Atlantic Coast Pipeline: Schedule

A couple days ago the FERC issued a notice that the final Environmental Impact Statement for the Atlantic Coast Pipeline would be finished on June 30, 2017.  After the EIS is available, there is a 90 day decision deadline, basically an opportunity for other federal agencies to weigh in on the EIS.  So on September 28, 2017, the EIS is expected to be approved.

The ACP will not be able to begin construction before that date.  When, exactly, it will begin construction is unknown.  Dominion had previously hoped to begin construction in the summer of 2017, but unless you consider the end of September to be the summer that looks pretty unlikely.

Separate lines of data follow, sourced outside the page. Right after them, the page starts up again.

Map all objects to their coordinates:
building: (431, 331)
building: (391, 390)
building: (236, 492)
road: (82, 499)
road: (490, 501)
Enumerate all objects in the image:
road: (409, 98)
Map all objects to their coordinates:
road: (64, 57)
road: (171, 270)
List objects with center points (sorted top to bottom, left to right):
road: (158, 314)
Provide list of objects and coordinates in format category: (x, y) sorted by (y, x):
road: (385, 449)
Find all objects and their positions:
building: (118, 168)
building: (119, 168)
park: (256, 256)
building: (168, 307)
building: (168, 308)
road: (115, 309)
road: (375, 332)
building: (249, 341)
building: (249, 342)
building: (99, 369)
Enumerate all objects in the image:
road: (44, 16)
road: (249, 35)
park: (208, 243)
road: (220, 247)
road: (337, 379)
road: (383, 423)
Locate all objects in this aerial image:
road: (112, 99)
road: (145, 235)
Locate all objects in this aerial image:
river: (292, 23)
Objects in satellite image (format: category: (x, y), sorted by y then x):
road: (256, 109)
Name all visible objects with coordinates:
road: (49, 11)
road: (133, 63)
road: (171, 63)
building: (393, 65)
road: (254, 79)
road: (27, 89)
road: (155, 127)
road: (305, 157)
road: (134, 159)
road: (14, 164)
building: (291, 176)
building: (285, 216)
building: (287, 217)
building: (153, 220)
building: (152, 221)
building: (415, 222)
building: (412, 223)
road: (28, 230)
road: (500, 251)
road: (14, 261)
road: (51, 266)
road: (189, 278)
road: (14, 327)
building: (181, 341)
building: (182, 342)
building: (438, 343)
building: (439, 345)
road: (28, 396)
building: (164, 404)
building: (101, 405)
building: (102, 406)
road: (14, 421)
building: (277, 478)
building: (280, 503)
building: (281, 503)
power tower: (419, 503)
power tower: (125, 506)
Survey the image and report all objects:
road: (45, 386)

Implied Right to Pool Called into Question

Professor Joshua Fershee who teaches at the West Virginia University College of Law has made a statement regarding the decision (.pdf) by Judge Hummel that all leases include the right to pool.

Professor Fershee didn’t go so far as to say the decision was wrong, but he did criticize some of the reasoning of the decision, including what he thought the decision left out.

Fershee believes that if the decision were reviewed by a higher court, it would probably be sent back to the lower court for some explanation.

I am of the opinion that older leases that were signed before pooling became a thing couldn’t possibly have included the right to pool.  It wasn’t in the contemplation of the parties.

It will be interesting to see how this one plays out in court.  No one appealed the decision, and the time for appeal has long since passed, so it won’t be appealed.  However, someone is going to have a fight over this issue in the future, and someone will appeal the issue to the Supreme Court.